What Role for EU Institutions in Confronting Europe's Democracy and Rule of Law Crisis?
The signs of the democracy and rule of law crisis in the European Union are undeniable. At the same time, autocratizing member states, like Hungary or Poland, block important EU policy initiatives, and their governing parties, which are key members of the European People’s Party and the European Conservatives and Reformists, have significant impact on European party politics.
However, the democracy and rule of law crisis did not appear suddenly and unexpectedly; it developed gradually since 2010 and was exacerbated by the ineffective responses of the European institutions. This paper argues that not the deficiencies of its legal framework hampered the EU in addressing the developing crisis appropriately, but rather the political settings, the institutional traditions, and the role concepts of the main European institutions, especially the European Commission.
The Commission’s lack of a constitutional mind-set, and its selective and superficial approach, resulted in only symbolic or procedural compliance with European values in Hungary’s case. It overlooked the substantial violation of democracy and rule of law standards in the country. Furthermore, inter-institutional struggles, the ongoing conflict between the Commission and the Council over the monopoly of the legal interpretation of European values, and party-political bias aggravated the challenge and resulted in political deadlock.
The Commission and the Parliament need to engage in constructive cooperation, instead of leaving important initiatives of the latter unconsidered.
Against this background, to overcome the current situation in which institutional traditions and political settings prevent exploiting the potential in the framework of EU law for the protection of democracy and rule of law, the main EU institutions—especially the Commission—have to reconsider significantly their approaches. The Commission and the Parliament need to engage in constructive cooperation, instead of leaving important initiatives of the latter unconsidered.
The Commission has to differentiate between Article 2 “constitutional” issues and matters of “ordinary” EU law, and develop an enhanced constitutional mindset that insists on substantial output compliance with EU values by member states, and, if required, systematically enforces it. Furthermore, it should create via infringement procedures legal inputs for the Court of Justice of the European Union that allow the court to unfold a progressive interpretation of the treaties and the development of EU law.

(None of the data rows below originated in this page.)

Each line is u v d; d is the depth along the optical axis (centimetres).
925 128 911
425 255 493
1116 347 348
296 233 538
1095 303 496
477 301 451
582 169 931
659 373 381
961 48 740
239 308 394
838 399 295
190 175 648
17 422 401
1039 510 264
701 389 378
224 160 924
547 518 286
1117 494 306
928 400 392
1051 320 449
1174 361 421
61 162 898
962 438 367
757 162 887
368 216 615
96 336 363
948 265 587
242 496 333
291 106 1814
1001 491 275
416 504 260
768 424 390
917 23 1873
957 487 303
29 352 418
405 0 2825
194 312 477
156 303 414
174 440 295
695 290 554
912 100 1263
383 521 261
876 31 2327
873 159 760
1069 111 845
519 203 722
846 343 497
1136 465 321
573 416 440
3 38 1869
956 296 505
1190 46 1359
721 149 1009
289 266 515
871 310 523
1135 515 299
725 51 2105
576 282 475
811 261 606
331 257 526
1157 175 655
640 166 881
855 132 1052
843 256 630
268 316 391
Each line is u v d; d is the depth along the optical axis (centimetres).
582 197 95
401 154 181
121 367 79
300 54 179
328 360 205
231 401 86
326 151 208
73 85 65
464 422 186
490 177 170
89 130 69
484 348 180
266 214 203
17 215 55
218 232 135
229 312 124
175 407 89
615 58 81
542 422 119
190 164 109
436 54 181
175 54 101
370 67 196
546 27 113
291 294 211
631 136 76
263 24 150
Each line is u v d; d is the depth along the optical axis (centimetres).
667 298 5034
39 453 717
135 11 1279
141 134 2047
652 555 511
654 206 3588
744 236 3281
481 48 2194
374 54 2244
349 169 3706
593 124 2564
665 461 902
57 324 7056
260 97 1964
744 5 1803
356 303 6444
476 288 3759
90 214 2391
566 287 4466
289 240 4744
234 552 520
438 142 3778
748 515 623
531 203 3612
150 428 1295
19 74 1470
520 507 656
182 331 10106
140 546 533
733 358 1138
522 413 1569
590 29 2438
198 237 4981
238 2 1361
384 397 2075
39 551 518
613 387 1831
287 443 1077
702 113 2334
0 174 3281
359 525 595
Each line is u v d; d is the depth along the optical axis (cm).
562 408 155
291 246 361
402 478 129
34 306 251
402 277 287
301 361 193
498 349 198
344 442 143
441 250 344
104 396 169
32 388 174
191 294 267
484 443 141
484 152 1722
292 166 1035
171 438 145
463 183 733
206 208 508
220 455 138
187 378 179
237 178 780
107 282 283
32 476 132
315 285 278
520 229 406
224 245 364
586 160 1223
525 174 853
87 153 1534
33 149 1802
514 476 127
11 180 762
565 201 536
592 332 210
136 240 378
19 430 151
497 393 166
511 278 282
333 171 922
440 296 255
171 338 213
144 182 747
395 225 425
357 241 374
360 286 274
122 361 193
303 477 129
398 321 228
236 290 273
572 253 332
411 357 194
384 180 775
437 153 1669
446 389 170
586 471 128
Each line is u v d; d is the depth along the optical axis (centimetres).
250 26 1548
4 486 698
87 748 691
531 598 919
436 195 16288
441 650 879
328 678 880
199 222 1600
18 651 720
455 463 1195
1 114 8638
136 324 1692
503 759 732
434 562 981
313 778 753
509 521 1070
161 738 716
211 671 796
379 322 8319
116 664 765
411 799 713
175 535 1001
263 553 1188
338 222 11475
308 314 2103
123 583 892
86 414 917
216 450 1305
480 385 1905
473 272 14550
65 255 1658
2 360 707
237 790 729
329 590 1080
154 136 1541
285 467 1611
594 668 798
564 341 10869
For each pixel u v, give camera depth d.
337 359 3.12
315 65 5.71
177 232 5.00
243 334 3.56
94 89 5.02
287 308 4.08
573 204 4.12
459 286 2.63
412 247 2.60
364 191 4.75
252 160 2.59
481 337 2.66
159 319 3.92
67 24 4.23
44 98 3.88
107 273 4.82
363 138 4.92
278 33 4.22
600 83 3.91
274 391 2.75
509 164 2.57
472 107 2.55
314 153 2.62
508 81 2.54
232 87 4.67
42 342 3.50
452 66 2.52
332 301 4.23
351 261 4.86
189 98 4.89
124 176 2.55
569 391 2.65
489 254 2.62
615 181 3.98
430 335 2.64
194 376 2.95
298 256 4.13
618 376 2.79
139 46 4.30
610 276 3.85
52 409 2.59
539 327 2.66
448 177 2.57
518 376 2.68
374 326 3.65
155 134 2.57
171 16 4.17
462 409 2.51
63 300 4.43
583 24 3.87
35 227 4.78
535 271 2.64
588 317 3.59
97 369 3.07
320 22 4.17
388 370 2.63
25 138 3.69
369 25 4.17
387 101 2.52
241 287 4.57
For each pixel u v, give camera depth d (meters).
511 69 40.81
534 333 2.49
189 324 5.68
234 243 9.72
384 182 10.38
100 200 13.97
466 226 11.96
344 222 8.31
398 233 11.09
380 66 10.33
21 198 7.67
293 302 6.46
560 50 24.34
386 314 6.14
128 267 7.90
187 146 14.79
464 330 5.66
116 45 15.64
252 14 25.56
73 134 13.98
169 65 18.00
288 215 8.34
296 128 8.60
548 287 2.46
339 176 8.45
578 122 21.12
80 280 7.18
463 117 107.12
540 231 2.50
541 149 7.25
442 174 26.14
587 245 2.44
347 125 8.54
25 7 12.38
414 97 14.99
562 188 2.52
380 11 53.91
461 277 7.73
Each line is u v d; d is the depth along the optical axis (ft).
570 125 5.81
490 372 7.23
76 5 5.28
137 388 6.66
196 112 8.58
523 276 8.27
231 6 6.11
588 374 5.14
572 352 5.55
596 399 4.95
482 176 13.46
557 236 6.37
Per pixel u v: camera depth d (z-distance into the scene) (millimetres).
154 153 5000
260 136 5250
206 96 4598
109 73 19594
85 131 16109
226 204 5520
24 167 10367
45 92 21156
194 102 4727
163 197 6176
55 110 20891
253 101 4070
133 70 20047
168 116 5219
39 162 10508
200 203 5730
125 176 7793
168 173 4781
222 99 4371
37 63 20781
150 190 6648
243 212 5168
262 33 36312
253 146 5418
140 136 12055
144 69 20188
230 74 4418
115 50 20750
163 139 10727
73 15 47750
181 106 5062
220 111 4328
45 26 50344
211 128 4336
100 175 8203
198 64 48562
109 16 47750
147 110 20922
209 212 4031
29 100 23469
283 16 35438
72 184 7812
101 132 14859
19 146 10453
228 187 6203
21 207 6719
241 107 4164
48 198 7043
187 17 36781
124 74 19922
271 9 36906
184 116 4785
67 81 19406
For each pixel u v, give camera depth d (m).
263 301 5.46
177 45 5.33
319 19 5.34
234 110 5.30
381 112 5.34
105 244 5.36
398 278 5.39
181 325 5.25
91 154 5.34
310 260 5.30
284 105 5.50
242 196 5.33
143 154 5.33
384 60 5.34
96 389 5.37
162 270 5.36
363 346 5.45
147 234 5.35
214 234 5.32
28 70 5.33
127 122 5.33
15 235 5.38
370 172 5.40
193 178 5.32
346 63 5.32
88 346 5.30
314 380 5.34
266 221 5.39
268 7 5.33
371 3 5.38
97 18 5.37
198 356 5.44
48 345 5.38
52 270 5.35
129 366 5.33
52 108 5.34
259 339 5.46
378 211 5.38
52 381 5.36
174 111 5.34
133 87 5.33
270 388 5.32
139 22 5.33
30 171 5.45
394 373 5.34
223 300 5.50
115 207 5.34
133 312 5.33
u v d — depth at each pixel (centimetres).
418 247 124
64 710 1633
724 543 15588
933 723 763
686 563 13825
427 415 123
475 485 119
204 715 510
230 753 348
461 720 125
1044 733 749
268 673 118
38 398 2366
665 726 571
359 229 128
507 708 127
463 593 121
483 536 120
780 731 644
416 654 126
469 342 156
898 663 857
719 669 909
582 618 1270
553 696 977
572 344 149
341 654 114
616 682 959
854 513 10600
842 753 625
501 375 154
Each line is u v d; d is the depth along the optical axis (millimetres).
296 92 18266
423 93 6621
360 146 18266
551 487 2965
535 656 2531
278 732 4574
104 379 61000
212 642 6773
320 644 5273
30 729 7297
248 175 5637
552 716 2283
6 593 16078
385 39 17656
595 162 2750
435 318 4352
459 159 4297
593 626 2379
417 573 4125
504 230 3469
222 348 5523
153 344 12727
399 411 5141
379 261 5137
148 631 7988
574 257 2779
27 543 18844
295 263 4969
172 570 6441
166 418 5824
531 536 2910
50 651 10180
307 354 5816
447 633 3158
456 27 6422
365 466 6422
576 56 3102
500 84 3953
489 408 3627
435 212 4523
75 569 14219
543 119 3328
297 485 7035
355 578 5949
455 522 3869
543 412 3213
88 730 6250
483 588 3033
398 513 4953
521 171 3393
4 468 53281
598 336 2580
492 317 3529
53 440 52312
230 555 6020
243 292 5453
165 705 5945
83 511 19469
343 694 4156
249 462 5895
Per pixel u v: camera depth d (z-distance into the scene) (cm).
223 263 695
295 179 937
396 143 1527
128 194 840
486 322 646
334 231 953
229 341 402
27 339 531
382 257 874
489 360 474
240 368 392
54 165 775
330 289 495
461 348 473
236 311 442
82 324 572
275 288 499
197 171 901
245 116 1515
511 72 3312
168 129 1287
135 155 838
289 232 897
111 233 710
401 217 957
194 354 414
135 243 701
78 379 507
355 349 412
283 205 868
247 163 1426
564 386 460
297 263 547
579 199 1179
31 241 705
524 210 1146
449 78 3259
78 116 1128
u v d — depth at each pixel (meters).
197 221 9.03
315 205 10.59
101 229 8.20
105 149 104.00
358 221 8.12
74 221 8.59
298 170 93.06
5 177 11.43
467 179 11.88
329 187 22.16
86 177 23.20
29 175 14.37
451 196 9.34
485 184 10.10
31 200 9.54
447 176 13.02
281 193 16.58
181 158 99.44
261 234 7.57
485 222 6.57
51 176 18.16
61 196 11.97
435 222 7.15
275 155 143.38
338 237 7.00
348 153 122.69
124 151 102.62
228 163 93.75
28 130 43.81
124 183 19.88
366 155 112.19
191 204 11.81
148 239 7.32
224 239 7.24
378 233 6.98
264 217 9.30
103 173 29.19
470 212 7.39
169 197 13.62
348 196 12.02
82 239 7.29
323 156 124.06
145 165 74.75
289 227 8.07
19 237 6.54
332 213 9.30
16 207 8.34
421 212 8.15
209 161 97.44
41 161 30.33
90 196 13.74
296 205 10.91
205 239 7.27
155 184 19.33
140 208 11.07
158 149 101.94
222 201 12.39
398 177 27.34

A return to Article 2 compliance by rogue member states is very unlikely without putting pressure on autocratizing national elites and altering their political cost—benefit calculations. The proposal to impose rule—of—law conditionality on EU funds is the only current initiative that creates political issue linkage and offers solid political leverage over rogue member states. Most criticism toward its allegedly discriminatory character can easily be dispelled and the proposal is well-tailored to the political realities of the European rule of law crisis. This initiative must remain in the political forefront and put through the current negotiations over the multiannual financial framework without any weakening.
The complementary character of rule-of-law conditionality and proposals for an objective and comprehensive monitoring mechanism for Article 2 values should be better recognized. Creating such a mechanism could not only render obsolete the main objections against rule-of-law conditionality, i.e. the lack of benchmarks on which to base it, it could also ease the Commission’s burden, as it is currently responsible for monitoring and the enforcement of value compliance. Last but not least, the parallel introduction of rule-of-law conditionality and a comprehensive Article 2 monitoring mechanism would represent a genuine compromise among the diverging interests of various EU institutions and member states.